DIRECTIONS FOR THIS TASK: Leave the pictures behind and repeat all the entries exactly.

*** Block opens ***

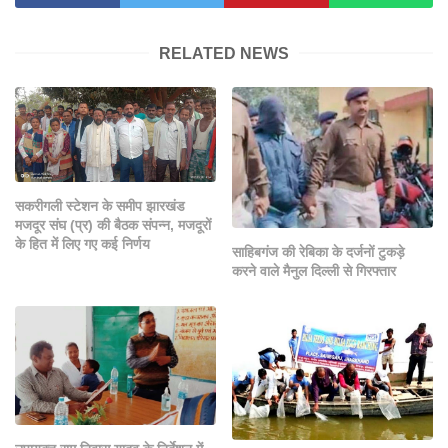
RELATED NEWS
सकरीगली स्टेशन के समीप झारखंड
मजदूर संघ (प्र) की बैठक संपन्न, मजदूरों
के हित में लिए गए कई निर्णय
साहिबगंज की रेबिका के दर्जनों टुकड़े
करने वाले मैनुल दिल्ली से गिरफ्तार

*** Block closes ***

ANSWER BELOW:
RELATED NEWS
सकरीगली स्टेशन के समीप झारखंड
मजदूर संघ (प्र) की बैठक संपन्न, मजदूरों
के हित में लिए गए कई निर्णय
साहिबगंज की रेबिका के दर्जनों टुकड़े
करने वाले मैनुल दिल्ली से गिरफ्तार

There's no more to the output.